At the end of this .push()
, not only has the Vec
's length
change, but
its memory_index_of_first_element
has changed as well.
Capacity
With this design so far, calling .push()
several times in a row can
potentially result in lots of moving bytes around. If the new memory index is
also a "tight fit," then calling .push()
again will result in another
expensive memory relocation.
To avoid this expensive scenario, Vec
requests some extra bytes at the end as
buffer. They aren't used to store elements at first, but they are guaranteed to
be free memory slots, so they can be used to store future elements without
needing to relocate everything.
The capacity
field stores the total number of elements that can be stored
before a relocation is needed. capacity
is always greater than or equal to
length
. Initially - after calling vec!
to initialize the vector - length
and capacity
are equal, so the first push
will require a relocation.
However, after that first relocation happens, push
will request twice as many
bytes as it strictly needs, to have a substantial buffer for future push
operations.

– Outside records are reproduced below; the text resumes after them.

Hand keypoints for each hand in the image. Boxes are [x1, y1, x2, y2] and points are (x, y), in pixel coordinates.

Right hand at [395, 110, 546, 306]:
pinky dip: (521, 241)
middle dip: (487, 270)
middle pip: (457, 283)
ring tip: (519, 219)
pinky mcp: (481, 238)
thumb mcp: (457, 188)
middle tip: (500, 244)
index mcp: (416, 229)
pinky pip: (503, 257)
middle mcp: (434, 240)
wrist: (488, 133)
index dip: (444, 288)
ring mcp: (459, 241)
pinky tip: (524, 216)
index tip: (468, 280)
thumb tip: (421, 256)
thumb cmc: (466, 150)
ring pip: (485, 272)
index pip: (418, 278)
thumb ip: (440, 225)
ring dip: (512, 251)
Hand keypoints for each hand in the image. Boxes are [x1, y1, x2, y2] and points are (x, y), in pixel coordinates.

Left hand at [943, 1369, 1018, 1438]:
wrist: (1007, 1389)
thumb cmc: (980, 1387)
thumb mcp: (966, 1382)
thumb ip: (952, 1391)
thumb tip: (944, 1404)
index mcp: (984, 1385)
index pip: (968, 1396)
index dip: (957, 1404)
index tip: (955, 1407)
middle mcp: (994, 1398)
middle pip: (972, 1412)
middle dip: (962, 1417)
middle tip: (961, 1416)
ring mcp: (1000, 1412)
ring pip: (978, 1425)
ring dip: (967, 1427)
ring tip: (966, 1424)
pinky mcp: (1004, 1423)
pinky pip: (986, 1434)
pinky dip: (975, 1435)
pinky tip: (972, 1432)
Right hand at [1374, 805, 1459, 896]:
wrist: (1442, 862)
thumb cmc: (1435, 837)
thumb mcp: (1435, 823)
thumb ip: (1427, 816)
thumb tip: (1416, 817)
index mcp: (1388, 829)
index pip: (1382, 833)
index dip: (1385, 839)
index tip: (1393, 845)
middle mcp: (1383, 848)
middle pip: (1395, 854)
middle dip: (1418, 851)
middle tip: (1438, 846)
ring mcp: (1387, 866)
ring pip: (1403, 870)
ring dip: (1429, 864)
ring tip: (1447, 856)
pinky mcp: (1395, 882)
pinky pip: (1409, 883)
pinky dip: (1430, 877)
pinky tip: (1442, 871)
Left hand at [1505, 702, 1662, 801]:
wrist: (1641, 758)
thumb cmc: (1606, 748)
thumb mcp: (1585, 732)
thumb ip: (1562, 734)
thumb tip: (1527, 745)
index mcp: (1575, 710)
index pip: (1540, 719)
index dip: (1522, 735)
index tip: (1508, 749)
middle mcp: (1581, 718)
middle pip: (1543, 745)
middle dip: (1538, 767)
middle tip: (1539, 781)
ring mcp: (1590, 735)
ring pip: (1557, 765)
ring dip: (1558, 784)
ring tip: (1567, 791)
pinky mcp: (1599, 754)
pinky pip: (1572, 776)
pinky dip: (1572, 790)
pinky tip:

At that point, capacity
will be equal to two times length
.
Future push
operations will increase length
until it reaches capacity
,
at which point a relocation will happen and capacity
will double again.
Vec::with_capacity
To avoid having any relocations happen in the first place, you can use the
Vec::with_capacity()
function to create the Vec
with an initial capacity
that will be enough to hold all the elements you're planning to put in it.
(Assuming you know how many elements that will be, of course!)
This can prevent expensive relocations and also the wasted memory that can come
from capacity
being doubled each time it runs out.